Ma foi, je ne tarderais pas à savoir si j’avais fait le bon choix. Je jetai mon dévolu sur le masque de lion : Sekhmet, déesse de l’amour et de la guerre. Cela semblait approprié à la situation.

Un silence de mort régnait dans le corridor. D’un pas raide, hiératique, je le parcourus sur toute sa longueur. Heureusement que personne ne m’observait car, à un moment, l’ombrelle se coinça entre mes jambes et manqua me faire trébucher. Je recouvrai l’équilibre de justesse. Mon champ de vision était limité par les fentes du masque, de sorte que je pouvais seulement regarder droit devant moi, et je sentais dans le milieu de mon dos des picotements désagréables.

Je soulevai le rideau et me glissai dessous.

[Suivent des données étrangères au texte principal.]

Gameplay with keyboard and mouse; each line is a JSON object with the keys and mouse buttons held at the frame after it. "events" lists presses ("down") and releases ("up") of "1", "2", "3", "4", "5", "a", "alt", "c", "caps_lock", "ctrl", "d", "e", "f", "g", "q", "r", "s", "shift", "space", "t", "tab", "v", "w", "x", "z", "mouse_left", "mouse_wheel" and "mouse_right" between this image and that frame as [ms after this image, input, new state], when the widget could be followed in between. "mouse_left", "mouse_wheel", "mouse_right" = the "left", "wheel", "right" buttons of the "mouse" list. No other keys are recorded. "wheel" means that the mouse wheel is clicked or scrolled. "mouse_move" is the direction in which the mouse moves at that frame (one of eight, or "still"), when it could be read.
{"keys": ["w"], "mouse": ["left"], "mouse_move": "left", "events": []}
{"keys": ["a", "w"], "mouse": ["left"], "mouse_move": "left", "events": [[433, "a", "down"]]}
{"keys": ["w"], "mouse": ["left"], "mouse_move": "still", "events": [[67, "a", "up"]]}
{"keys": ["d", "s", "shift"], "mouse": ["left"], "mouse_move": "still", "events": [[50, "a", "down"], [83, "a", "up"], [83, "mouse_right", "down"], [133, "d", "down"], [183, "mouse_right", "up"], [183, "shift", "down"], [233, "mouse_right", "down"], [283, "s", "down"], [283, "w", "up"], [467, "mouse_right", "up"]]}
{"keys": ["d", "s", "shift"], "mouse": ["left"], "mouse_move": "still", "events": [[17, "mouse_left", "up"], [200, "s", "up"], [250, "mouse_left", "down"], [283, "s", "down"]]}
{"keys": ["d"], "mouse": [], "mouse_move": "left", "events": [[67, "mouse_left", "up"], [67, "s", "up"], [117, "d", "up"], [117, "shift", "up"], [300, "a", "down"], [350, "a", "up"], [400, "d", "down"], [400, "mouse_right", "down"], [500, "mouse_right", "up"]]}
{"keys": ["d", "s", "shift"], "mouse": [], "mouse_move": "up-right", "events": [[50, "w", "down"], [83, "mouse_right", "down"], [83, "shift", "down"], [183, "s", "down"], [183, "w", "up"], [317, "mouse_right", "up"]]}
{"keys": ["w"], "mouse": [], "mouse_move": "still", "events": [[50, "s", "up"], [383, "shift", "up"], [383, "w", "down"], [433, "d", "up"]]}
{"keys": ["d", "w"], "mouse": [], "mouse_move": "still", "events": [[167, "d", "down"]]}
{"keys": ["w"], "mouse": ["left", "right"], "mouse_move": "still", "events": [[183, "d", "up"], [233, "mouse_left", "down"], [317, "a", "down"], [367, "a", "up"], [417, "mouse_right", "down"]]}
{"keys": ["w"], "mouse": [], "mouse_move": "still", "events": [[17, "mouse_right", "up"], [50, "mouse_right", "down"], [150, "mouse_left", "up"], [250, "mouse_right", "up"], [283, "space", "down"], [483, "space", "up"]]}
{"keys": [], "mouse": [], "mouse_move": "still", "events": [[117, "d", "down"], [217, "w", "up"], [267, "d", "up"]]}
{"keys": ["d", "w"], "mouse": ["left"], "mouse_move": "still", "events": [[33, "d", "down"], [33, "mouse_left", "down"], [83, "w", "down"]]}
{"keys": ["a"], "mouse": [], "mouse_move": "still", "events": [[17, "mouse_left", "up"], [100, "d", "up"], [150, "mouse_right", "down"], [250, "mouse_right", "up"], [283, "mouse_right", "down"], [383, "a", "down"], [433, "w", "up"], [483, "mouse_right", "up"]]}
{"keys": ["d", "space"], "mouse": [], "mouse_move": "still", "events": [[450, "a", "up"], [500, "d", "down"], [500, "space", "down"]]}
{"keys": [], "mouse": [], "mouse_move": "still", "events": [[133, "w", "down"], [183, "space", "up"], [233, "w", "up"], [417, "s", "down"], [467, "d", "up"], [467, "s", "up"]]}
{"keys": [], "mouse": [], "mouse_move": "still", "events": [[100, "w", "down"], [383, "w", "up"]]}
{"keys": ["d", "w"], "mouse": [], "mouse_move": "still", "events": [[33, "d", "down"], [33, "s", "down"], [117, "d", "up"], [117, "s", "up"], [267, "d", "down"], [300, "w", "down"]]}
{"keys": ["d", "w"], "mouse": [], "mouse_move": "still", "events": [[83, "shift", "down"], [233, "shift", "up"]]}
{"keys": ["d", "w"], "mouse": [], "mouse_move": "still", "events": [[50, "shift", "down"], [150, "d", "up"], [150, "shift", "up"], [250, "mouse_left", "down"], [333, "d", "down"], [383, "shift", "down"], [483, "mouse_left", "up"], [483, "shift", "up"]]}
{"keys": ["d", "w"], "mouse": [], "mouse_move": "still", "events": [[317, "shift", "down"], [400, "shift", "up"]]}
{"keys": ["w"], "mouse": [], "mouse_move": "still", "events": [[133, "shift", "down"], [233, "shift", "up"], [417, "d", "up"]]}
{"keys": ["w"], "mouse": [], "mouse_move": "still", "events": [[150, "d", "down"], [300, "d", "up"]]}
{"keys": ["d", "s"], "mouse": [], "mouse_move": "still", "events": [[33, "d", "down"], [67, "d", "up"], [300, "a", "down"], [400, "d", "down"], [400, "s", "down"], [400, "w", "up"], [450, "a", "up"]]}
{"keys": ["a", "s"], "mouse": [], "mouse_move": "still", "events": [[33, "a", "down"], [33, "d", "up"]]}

Face à moi se trouvait une porte dorée, sculptée de bas-reliefs absolument extraordinaires.

Le loquet céda à la pression de ma main et, dans un silence huilé, le panneau pivota vers l’intérieur. Je demeurai clouée sur place.

Je me tenais, comme dans mon rêve, sur un balcon surplombant une vaste salle, et la scène qui s’offrait à mes yeux était celle que j’avais vue en songe.

Ce n’était pas exactement la même, cependant. La porte s’était refermée derrière moi et nul ne semblait avoir remarqué mon entrée, ce qui me laissa quelques instants pour me ressaisir.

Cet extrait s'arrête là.